--- Aim of the task ---
Copy the part that opens with the line containing "Reading left to" and closes with the line containing "Залишок: 28768", swapping "values" for "figures" and leaving everything else unchanged.

--- Records for the exercise ---
··········

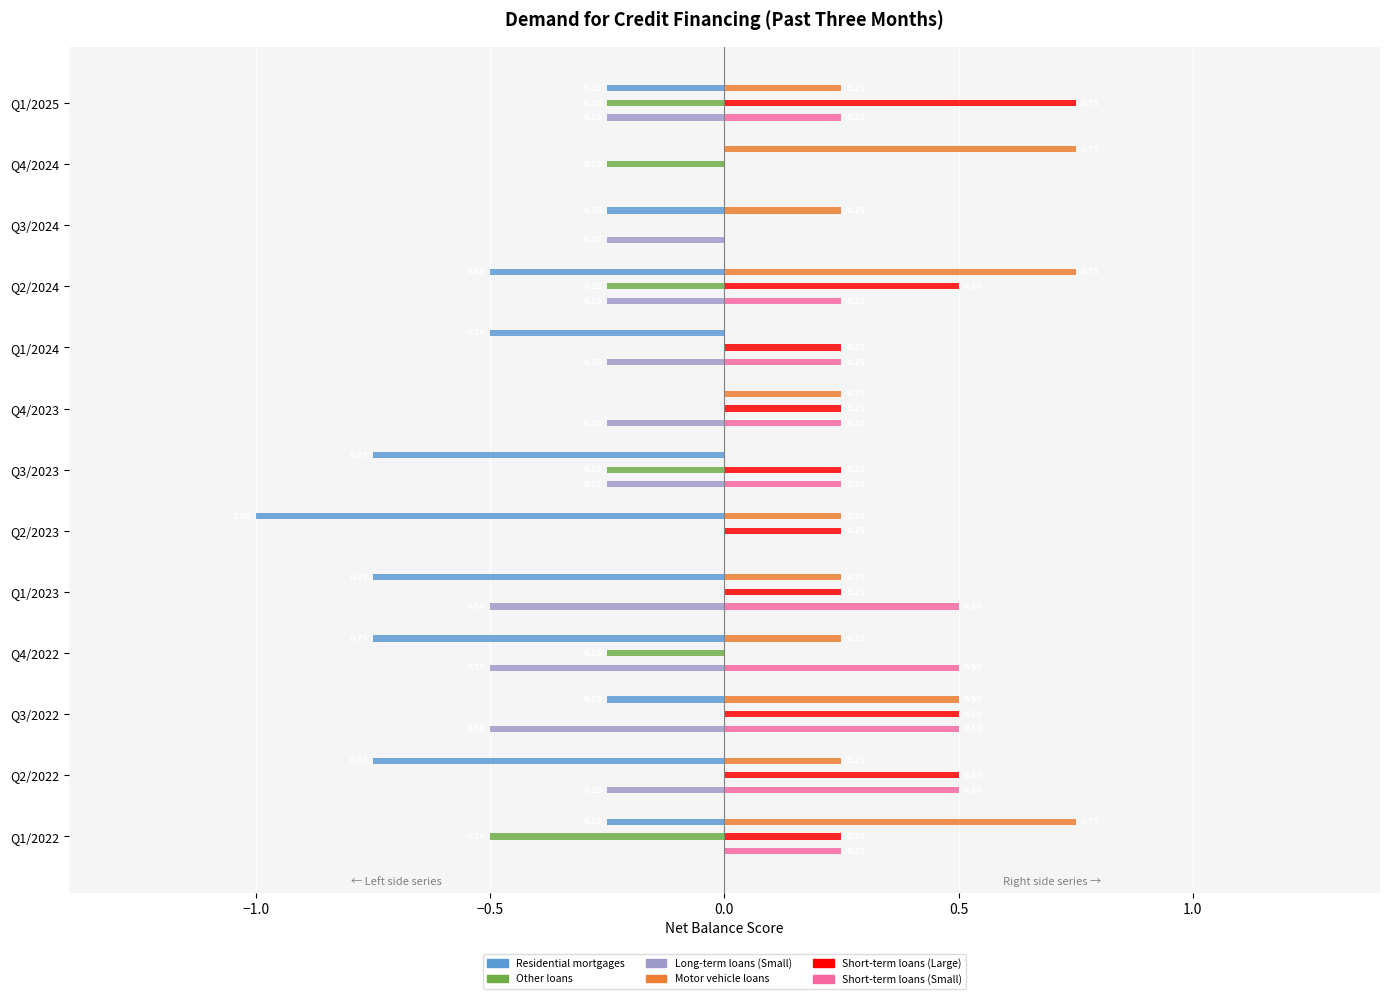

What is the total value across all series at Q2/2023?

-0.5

··········

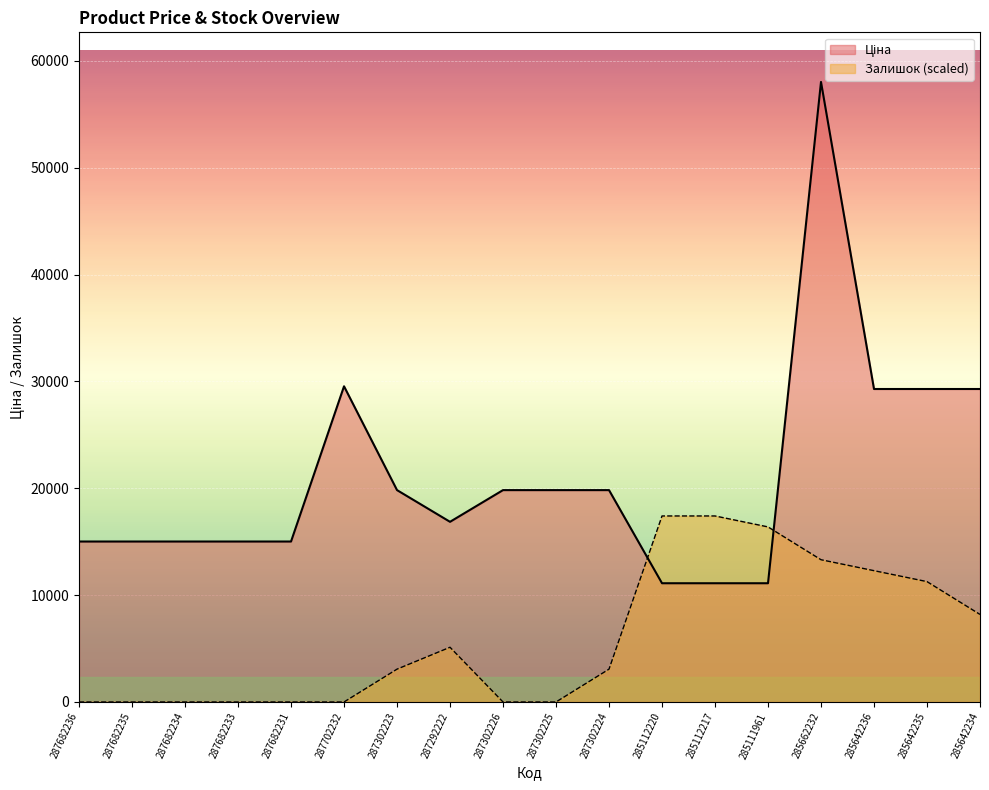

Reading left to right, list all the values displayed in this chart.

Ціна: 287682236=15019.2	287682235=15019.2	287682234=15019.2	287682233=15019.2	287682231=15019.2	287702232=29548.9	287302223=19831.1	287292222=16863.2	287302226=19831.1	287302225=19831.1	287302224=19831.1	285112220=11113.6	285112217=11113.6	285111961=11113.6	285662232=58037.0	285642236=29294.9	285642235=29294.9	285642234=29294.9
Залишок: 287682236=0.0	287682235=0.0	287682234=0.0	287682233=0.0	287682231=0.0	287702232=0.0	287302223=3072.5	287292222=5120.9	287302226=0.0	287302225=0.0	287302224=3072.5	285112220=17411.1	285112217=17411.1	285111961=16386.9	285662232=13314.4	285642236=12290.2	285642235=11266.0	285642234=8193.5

··········

--- Task answer ---
Reading left to right, list all the figures displayed in this chart.

Ціна: 287682236=15019.2	287682235=15019.2	287682234=15019.2	287682233=15019.2	287682231=15019.2	287702232=29548.9	287302223=19831.1	287292222=16863.2	287302226=19831.1	287302225=19831.1	287302224=19831.1	285112220=11113.6	285112217=11113.6	285111961=11113.6	285662232=58037.0	285642236=29294.9	285642235=29294.9	285642234=29294.9
Залишок: 287682236=0.0	287682235=0.0	287682234=0.0	287682233=0.0	287682231=0.0	287702232=0.0	287302223=3072.5	287292222=5120.9	287302226=0.0	287302225=0.0	287302224=3072.5	285112220=17411.1	285112217=17411.1	285111961=16386.9	285662232=13314.4	285642236=12290.2	285642235=11266.0	285642234=8193.5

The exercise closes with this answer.